_EXERCISE INPUT_:
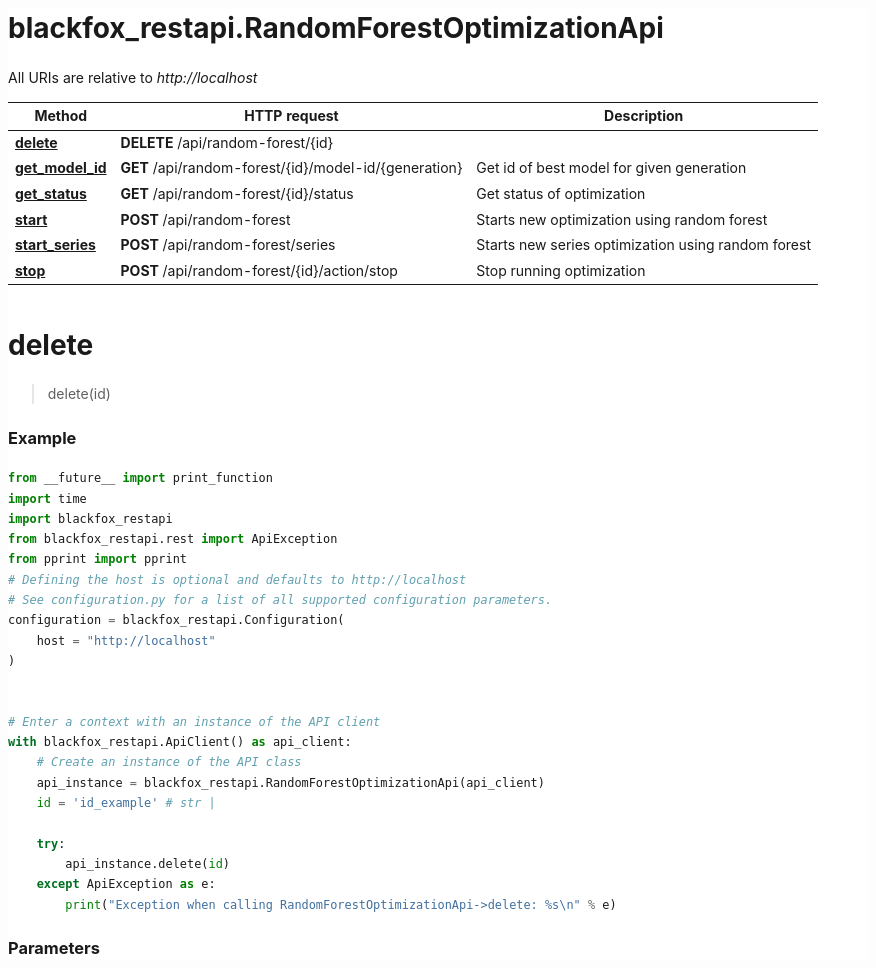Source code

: # blackfox_restapi.RandomForestOptimizationApi

All URIs are relative to *http://localhost*

Method | HTTP request | Description
------------- | ------------- | -------------
[**delete**](RandomForestOptimizationApi.md#delete) | **DELETE** /api/random-forest/{id} | 
[**get_model_id**](RandomForestOptimizationApi.md#get_model_id) | **GET** /api/random-forest/{id}/model-id/{generation} | Get id of best model for given generation
[**get_status**](RandomForestOptimizationApi.md#get_status) | **GET** /api/random-forest/{id}/status | Get status of optimization
[**start**](RandomForestOptimizationApi.md#start) | **POST** /api/random-forest | Starts new optimization using random forest
[**start_series**](RandomForestOptimizationApi.md#start_series) | **POST** /api/random-forest/series | Starts new series optimization using random forest
[**stop**](RandomForestOptimizationApi.md#stop) | **POST** /api/random-forest/{id}/action/stop | Stop running optimization


# **delete**
> delete(id)



### Example

```python
from __future__ import print_function
import time
import blackfox_restapi
from blackfox_restapi.rest import ApiException
from pprint import pprint
# Defining the host is optional and defaults to http://localhost
# See configuration.py for a list of all supported configuration parameters.
configuration = blackfox_restapi.Configuration(
    host = "http://localhost"
)


# Enter a context with an instance of the API client
with blackfox_restapi.ApiClient() as api_client:
    # Create an instance of the API class
    api_instance = blackfox_restapi.RandomForestOptimizationApi(api_client)
    id = 'id_example' # str | 

    try:
        api_instance.delete(id)
    except ApiException as e:
        print("Exception when calling RandomForestOptimizationApi->delete: %s\n" % e)
```

### Parameters
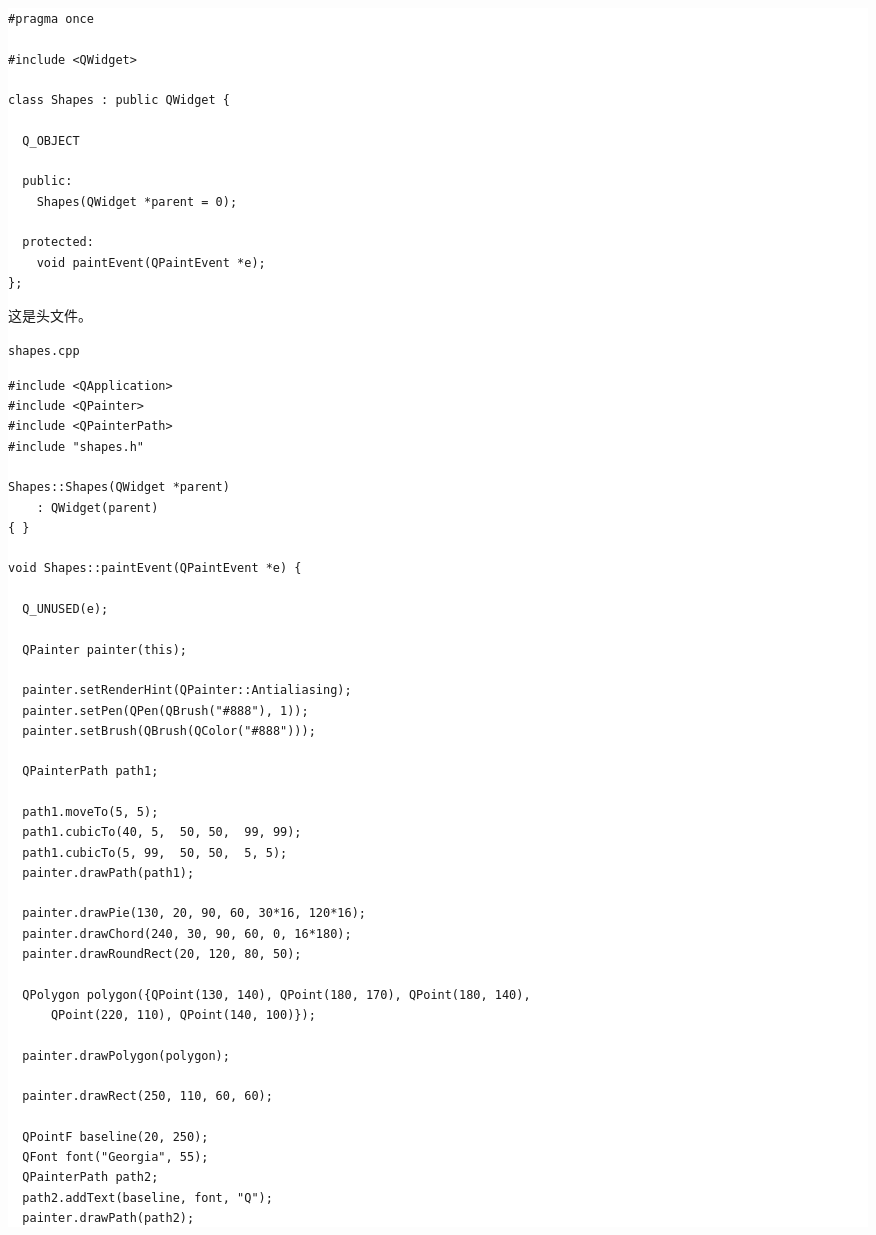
 ```
#pragma once

#include <QWidget>

class Shapes : public QWidget {

  Q_OBJECT  

  public:
    Shapes(QWidget *parent = 0);

  protected:
    void paintEvent(QPaintEvent *e);
};

```

这是头文件。

`shapes.cpp`

```
#include <QApplication>
#include <QPainter>
#include <QPainterPath>
#include "shapes.h"

Shapes::Shapes(QWidget *parent)
    : QWidget(parent)
{ }

void Shapes::paintEvent(QPaintEvent *e) {

  Q_UNUSED(e);

  QPainter painter(this);

  painter.setRenderHint(QPainter::Antialiasing);
  painter.setPen(QPen(QBrush("#888"), 1));
  painter.setBrush(QBrush(QColor("#888")));

  QPainterPath path1;

  path1.moveTo(5, 5);
  path1.cubicTo(40, 5,  50, 50,  99, 99);
  path1.cubicTo(5, 99,  50, 50,  5, 5);
  painter.drawPath(path1);  

  painter.drawPie(130, 20, 90, 60, 30*16, 120*16);
  painter.drawChord(240, 30, 90, 60, 0, 16*180);
  painter.drawRoundRect(20, 120, 80, 50);

  QPolygon polygon({QPoint(130, 140), QPoint(180, 170), QPoint(180, 140),
      QPoint(220, 110), QPoint(140, 100)});

  painter.drawPolygon(polygon);

  painter.drawRect(250, 110, 60, 60);

  QPointF baseline(20, 250);
  QFont font("Georgia", 55);
  QPainterPath path2;
  path2.addText(baseline, font, "Q");
  painter.drawPath(path2);
```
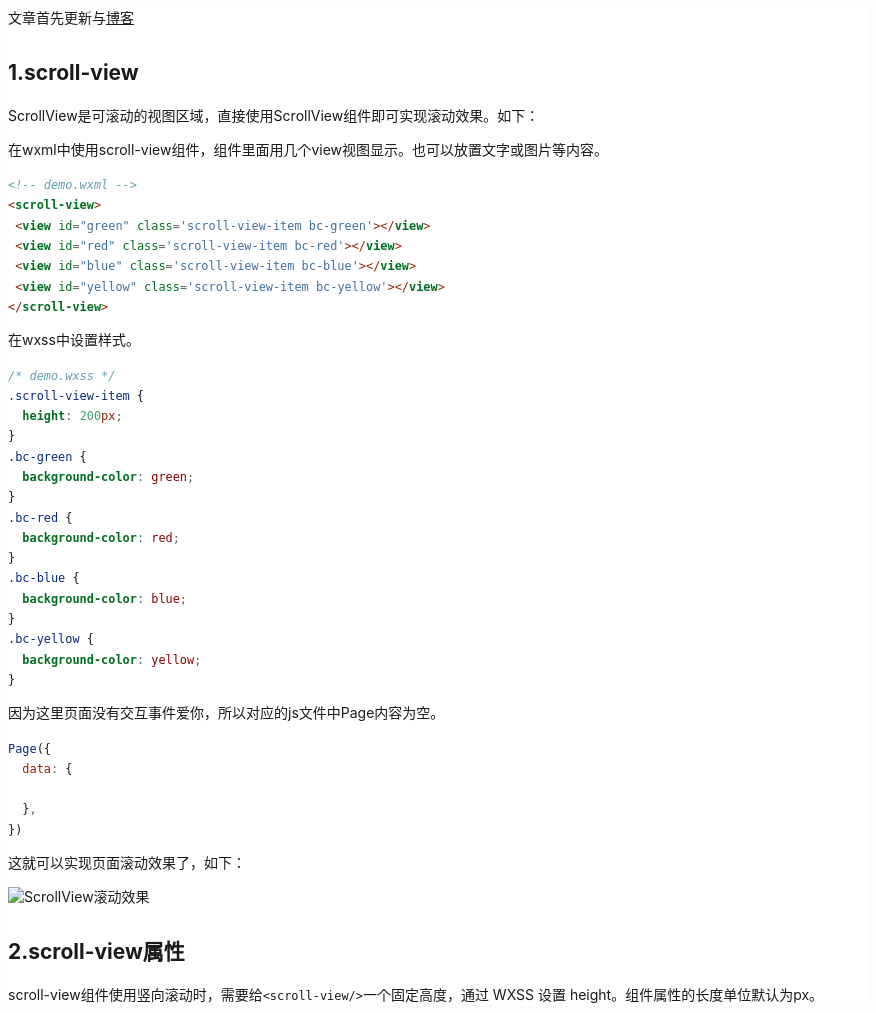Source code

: 
文章首先更新与[博客](https://blog.csdn.net/w1418899532/article/details/90727010)

## 1.scroll-view
ScrollView是可滚动的视图区域，直接使用ScrollView组件即可实现滚动效果。如下：

在wxml中使用scroll-view组件，组件里面用几个view视图显示。也可以放置文字或图片等内容。

```html
<!-- demo.wxml -->
<scroll-view>
 <view id="green" class='scroll-view-item bc-green'></view>
 <view id="red" class='scroll-view-item bc-red'></view>
 <view id="blue" class='scroll-view-item bc-blue'></view>
 <view id="yellow" class='scroll-view-item bc-yellow'></view>
</scroll-view>
```

在wxss中设置样式。

```css
/* demo.wxss */
.scroll-view-item {
  height: 200px;
}
.bc-green {
  background-color: green;
}
.bc-red {
  background-color: red;
}
.bc-blue {
  background-color: blue;
}
.bc-yellow {
  background-color: yellow;
}
```

因为这里页面没有交互事件爱你，所以对应的js文件中Page内容为空。

```javascript
Page({
  data: {
    
  },
})
```

这就可以实现页面滚动效果了，如下：

![ScrollView滚动效果](https://img-blog.csdnimg.cn/20190601110704992.gif)

## 2.scroll-view属性
scroll-view组件使用竖向滚动时，需要给`<scroll-view/>`一个固定高度，通过 WXSS 设置 height。组件属性的长度单位默认为px。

_TASK DESCRIPTION_:
Repeat each entry exactly. Pictures do not belong in the copy.

_RESULT OF THE TASK_:
Source code

: # blackfox_restapi.RandomForestOptimizationApi

All URIs are relative to *http://localhost*

Method | HTTP request | Description
------------- | ------------- | -------------
[**delete**](RandomForestOptimizationApi.md#delete) | **DELETE** /api/random-forest/{id} | 
[**get_model_id**](RandomForestOptimizationApi.md#get_model_id) | **GET** /api/random-forest/{id}/model-id/{generation} | Get id of best model for given generation
[**get_status**](RandomForestOptimizationApi.md#get_status) | **GET** /api/random-forest/{id}/status | Get status of optimization
[**start**](RandomForestOptimizationApi.md#start) | **POST** /api/random-forest | Starts new optimization using random forest
[**start_series**](RandomForestOptimizationApi.md#start_series) | **POST** /api/random-forest/series | Starts new series optimization using random forest
[**stop**](RandomForestOptimizationApi.md#stop) | **POST** /api/random-forest/{id}/action/stop | Stop running optimization


# **delete**
> delete(id)



### Example

```python
from __future__ import print_function
import time
import blackfox_restapi
from blackfox_restapi.rest import ApiException
from pprint import pprint
# Defining the host is optional and defaults to http://localhost
# See configuration.py for a list of all supported configuration parameters.
configuration = blackfox_restapi.Configuration(
    host = "http://localhost"
)


# Enter a context with an instance of the API client
with blackfox_restapi.ApiClient() as api_client:
    # Create an instance of the API class
    api_instance = blackfox_restapi.RandomForestOptimizationApi(api_client)
    id = 'id_example' # str | 

    try:
        api_instance.delete(id)
    except ApiException as e:
        print("Exception when calling RandomForestOptimizationApi->delete: %s\n" % e)
```

### Parameters
 ```
#pragma once

#include <QWidget>

class Shapes : public QWidget {

  Q_OBJECT  

  public:
    Shapes(QWidget *parent = 0);

  protected:
    void paintEvent(QPaintEvent *e);
};

```

这是头文件。

`shapes.cpp`

```
#include <QApplication>
#include <QPainter>
#include <QPainterPath>
#include "shapes.h"

Shapes::Shapes(QWidget *parent)
    : QWidget(parent)
{ }

void Shapes::paintEvent(QPaintEvent *e) {

  Q_UNUSED(e);

  QPainter painter(this);

  painter.setRenderHint(QPainter::Antialiasing);
  painter.setPen(QPen(QBrush("#888"), 1));
  painter.setBrush(QBrush(QColor("#888")));

  QPainterPath path1;

  path1.moveTo(5, 5);
  path1.cubicTo(40, 5,  50, 50,  99, 99);
  path1.cubicTo(5, 99,  50, 50,  5, 5);
  painter.drawPath(path1);  

  painter.drawPie(130, 20, 90, 60, 30*16, 120*16);
  painter.drawChord(240, 30, 90, 60, 0, 16*180);
  painter.drawRoundRect(20, 120, 80, 50);

  QPolygon polygon({QPoint(130, 140), QPoint(180, 170), QPoint(180, 140),
      QPoint(220, 110), QPoint(140, 100)});

  painter.drawPolygon(polygon);

  painter.drawRect(250, 110, 60, 60);

  QPointF baseline(20, 250);
  QFont font("Georgia", 55);
  QPainterPath path2;
  path2.addText(baseline, font, "Q");
  painter.drawPath(path2);
```
Source code

: 
文章首先更新与[博客](https://blog.csdn.net/w1418899532/article/details/90727010)

## 1.scroll-view
ScrollView是可滚动的视图区域，直接使用ScrollView组件即可实现滚动效果。如下：

在wxml中使用scroll-view组件，组件里面用几个view视图显示。也可以放置文字或图片等内容。

```html
<!-- demo.wxml -->
<scroll-view>
 <view id="green" class='scroll-view-item bc-green'></view>
 <view id="red" class='scroll-view-item bc-red'></view>
 <view id="blue" class='scroll-view-item bc-blue'></view>
 <view id="yellow" class='scroll-view-item bc-yellow'></view>
</scroll-view>
```

在wxss中设置样式。

```css
/* demo.wxss */
.scroll-view-item {
  height: 200px;
}
.bc-green {
  background-color: green;
}
.bc-red {
  background-color: red;
}
.bc-blue {
  background-color: blue;
}
.bc-yellow {
  background-color: yellow;
}
```

因为这里页面没有交互事件爱你，所以对应的js文件中Page内容为空。

```javascript
Page({
  data: {
    
  },
})
```

这就可以实现页面滚动效果了，如下：

![ScrollView滚动效果](https://img-blog.csdnimg.cn/20190601110704992.gif)

## 2.scroll-view属性
scroll-view组件使用竖向滚动时，需要给`<scroll-view/>`一个固定高度，通过 WXSS 设置 height。组件属性的长度单位默认为px。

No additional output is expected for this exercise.